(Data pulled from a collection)
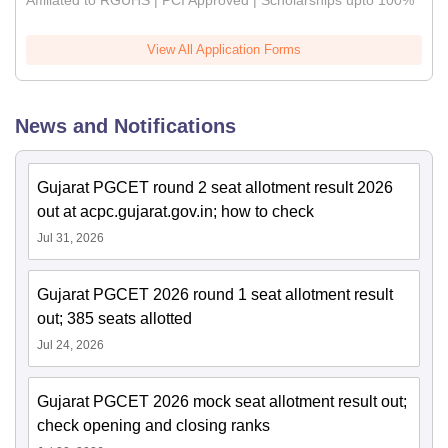
Affiliated to RGUHS | PCI Approved | Scholarships upto 100%
View All Application Forms
News and Notifications
Gujarat PGCET round 2 seat allotment result 2026
out at acpc.gujarat.gov.in; how to check
Jul 31, 2026
Gujarat PGCET 2026 round 1 seat allotment result
out; 385 seats allotted
Jul 24, 2026
Gujarat PGCET 2026 mock seat allotment result out;
check opening and closing ranks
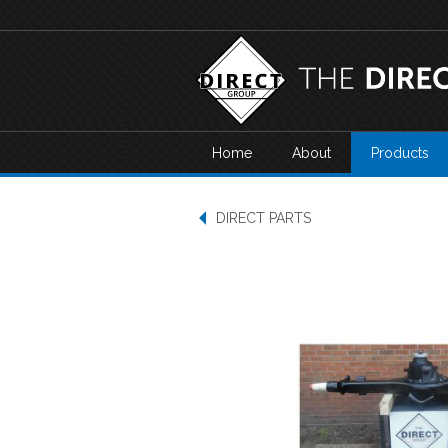
Home
About
Products
DIRECT PARTS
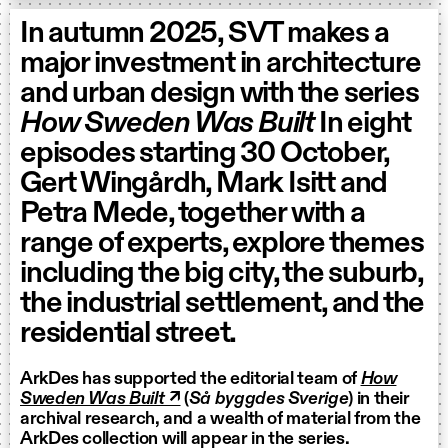
In autumn 2025, SVT makes a
major investment in architecture
and urban design with the series
How Sweden Was Built
In eight
episodes starting 30 October,
Gert Wingårdh, Mark Isitt and
Petra Mede, together with a
range of experts, explore themes
including the big city, the suburb,
the industrial settlement, and the
residential street.
ArkDes has supported the editorial team of
How
Sweden Was Built ↗
(
Så byggdes Sverige
) in their
archival research, and a wealth of material from the
ArkDes collection will appear in the series.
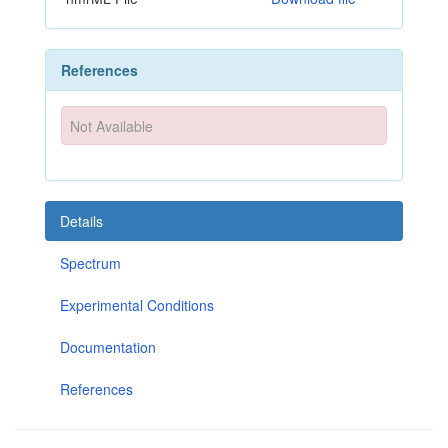
References
Not Available
Details
Spectrum
Experimental Conditions
Documentation
References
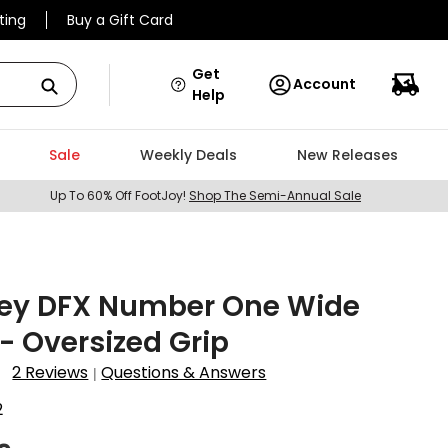
ting
Buy a Gift Card
Get
Account
Help
Sale
Weekly Deals
New Releases
Up To 60% Off FootJoy!
Shop The Semi-Annual Sale
ey DFX Number One Wide
 - Oversized Grip
2 Reviews
Questions & Answers
|
2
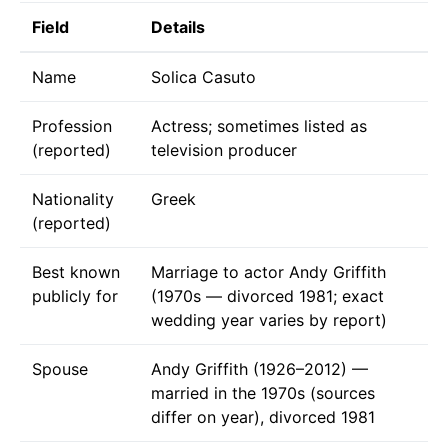
Field
Details
Name
Solica Casuto
Profession
Actress; sometimes listed as
(reported)
television producer
Nationality
Greek
(reported)
Best known
Marriage to actor Andy Griffith
publicly for
(1970s — divorced 1981; exact
wedding year varies by report)
Spouse
Andy Griffith (1926–2012) —
married in the 1970s (sources
differ on year), divorced 1981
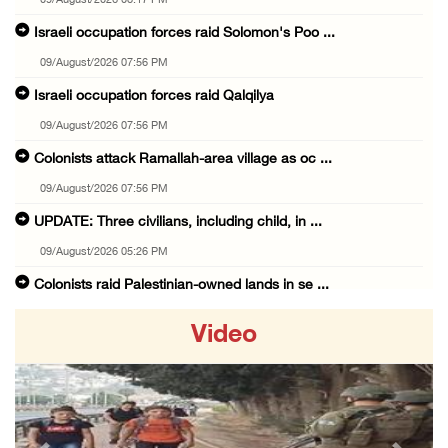
09/August/2026 08:17 PM
Israeli occupation forces raid Solomon's Poo ...
09/August/2026 07:56 PM
Israeli occupation forces raid Qalqilya
09/August/2026 07:56 PM
Colonists attack Ramallah-area village as oc ...
09/August/2026 07:56 PM
UPDATE: Three civilians, including child, in ...
09/August/2026 05:26 PM
Colonists raid Palestinian-owned lands in se ...
09/August/2026 05:25 PM
Video
Israel lays foundation stone for new colonia ...
09/August/2026 02:34 PM
Palestinian detainee from Gaza confirmed dea ...
09/August/2026 02:05 PM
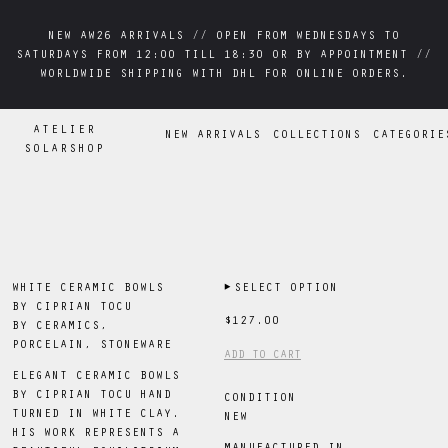
NEW AW26 ARRIVALS // OPEN FROM WEDNESDAYS TO
NEW AW26 ARRIVALS // OPEN FROM WEDNESDAYS TO
SATURDAYS FROM 12:00 TILL 18:30 OR BY APPOINTMENT //
SATURDAYS FROM 12:00 TILL 18:30 OR BY APPOINTMENT //
WORLDWIDE SHIPPING WITH DHL FOR ONLINE ORDERS.
WORLDWIDE SHIPPING WITH DHL FOR ONLINE ORDERS.
ATELIER
NEW ARRIVALS
COLLECTIONS
CATEGORIE
SOLARSHOP
WHITE CERAMIC BOWLS
▶
SELECT OPTION
BY CIPRIAN TOCU
$127.00
BY
CERAMICS,
PORCELAIN, STONEWARE
ADD TO CART
ELEGANT CERAMIC BOWLS
BY CIPRIAN TOCU HAND
CONDITION
TURNED IN WHITE CLAY.
NEW
HIS WORK REPRESENTS A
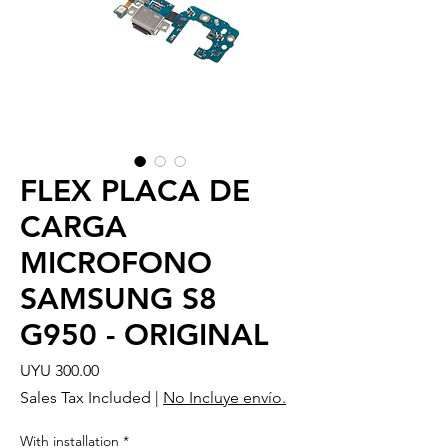
FLEX PLACA DE
CARGA
MICROFONO
SAMSUNG S8
G950 - ORIGINAL
Price
UYU 300.00
Sales Tax Included
|
No Incluye envío.
With installation
*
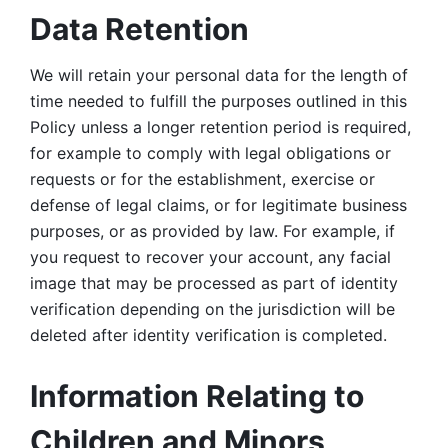
Data Retention
We will retain your personal data for the length of 
time needed to fulfill the purposes outlined in this 
Policy unless a longer retention period is required, 
for example to comply with legal obligations or 
requests or for the establishment, exercise or 
defense of legal claims, or for legitimate business 
purposes, or as provided by law. For example, if 
you request to recover your account, any facial 
image that may be processed as part of identity 
verification depending on the jurisdiction will be 
deleted after identity verification is completed. 
Information Relating to 
Children and Minors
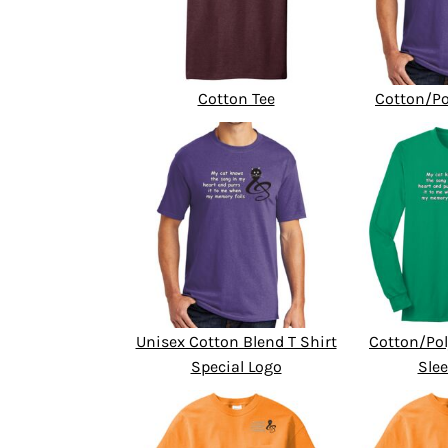
Cotton Tee
Cotton/Po
Unisex Cotton Blend T Shirt
Cotton/Pol
Special Logo
Slee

**TASK DIRECTIONS**. Write out the lines of the material again, swapping every "Colonists" for "Settlers" and changing nothing else. Leave the pictures out of your answer.

**SOLUTION**.
Affiliated to RGUHS | PCI Approved | Scholarships upto 100%
View All Application Forms
News and Notifications
Gujarat PGCET round 2 seat allotment result 2026
out at acpc.gujarat.gov.in; how to check
Jul 31, 2026
Gujarat PGCET 2026 round 1 seat allotment result
out; 385 seats allotted
Jul 24, 2026
Gujarat PGCET 2026 mock seat allotment result out;
check opening and closing ranks
Home
About
Products
DIRECT PARTS
In autumn 2025, SVT makes a
major investment in architecture
and urban design with the series
How Sweden Was Built
In eight
episodes starting 30 October,
Gert Wingårdh, Mark Isitt and
Petra Mede, together with a
range of experts, explore themes
including the big city, the suburb,
the industrial settlement, and the
residential street.
ArkDes has supported the editorial team of
How
Sweden Was Built ↗
(
Så byggdes Sverige
) in their
archival research, and a wealth of material from the
ArkDes collection will appear in the series.
References
Not Available
Details
Spectrum
Experimental Conditions
Documentation
References
ting
Buy a Gift Card
Get
Account
Help
Sale
Weekly Deals
New Releases
Up To 60% Off FootJoy!
Shop The Semi-Annual Sale
ey DFX Number One Wide
 - Oversized Grip
2 Reviews
Questions & Answers
|
2
Field
Details
Name
Solica Casuto
Profession
Actress; sometimes listed as
(reported)
television producer
Nationality
Greek
(reported)
Best known
Marriage to actor Andy Griffith
publicly for
(1970s — divorced 1981; exact
wedding year varies by report)
Spouse
Andy Griffith (1926–2012) —
married in the 1970s (sources
differ on year), divorced 1981
09/August/2026 08:17 PM
Israeli occupation forces raid Solomon's Poo ...
09/August/2026 07:56 PM
Israeli occupation forces raid Qalqilya
09/August/2026 07:56 PM
Settlers attack Ramallah-area village as oc ...
09/August/2026 07:56 PM
UPDATE: Three civilians, including child, in ...
09/August/2026 05:26 PM
Settlers raid Palestinian-owned lands in se ...
09/August/2026 05:25 PM
Video
Israel lays foundation stone for new colonia ...
09/August/2026 02:34 PM
Palestinian detainee from Gaza confirmed dea ...
09/August/2026 02:05 PM
NEW AW26 ARRIVALS // OPEN FROM WEDNESDAYS TO
NEW AW26 ARRIVALS // OPEN FROM WEDNESDAYS TO
SATURDAYS FROM 12:00 TILL 18:30 OR BY APPOINTMENT //
SATURDAYS FROM 12:00 TILL 18:30 OR BY APPOINTMENT //
WORLDWIDE SHIPPING WITH DHL FOR ONLINE ORDERS.
WORLDWIDE SHIPPING WITH DHL FOR ONLINE ORDERS.
ATELIER
NEW ARRIVALS
COLLECTIONS
CATEGORIE
SOLARSHOP
WHITE CERAMIC BOWLS
▶
SELECT OPTION
BY CIPRIAN TOCU
$127.00
BY
CERAMICS,
PORCELAIN, STONEWARE
ADD TO CART
ELEGANT CERAMIC BOWLS
BY CIPRIAN TOCU HAND
CONDITION
TURNED IN WHITE CLAY.
NEW
HIS WORK REPRESENTS A
FLEX PLACA DE
CARGA
MICROFONO
SAMSUNG S8
G950 - ORIGINAL
Price
UYU 300.00
Sales Tax Included
|
No Incluye envío.
With installation
*
Data Retention
We will retain your personal data for the length of 
time needed to fulfill the purposes outlined in this 
Policy unless a longer retention period is required, 
for example to comply with legal obligations or 
requests or for the establishment, exercise or 
defense of legal claims, or for legitimate business 
purposes, or as provided by law. For example, if 
you request to recover your account, any facial 
image that may be processed as part of identity 
verification depending on the jurisdiction will be 
deleted after identity verification is completed. 
Information Relating to 
Children and Minors
Cotton Tee
Cotton/Po
Unisex Cotton Blend T Shirt
Cotton/Pol
Special Logo
Slee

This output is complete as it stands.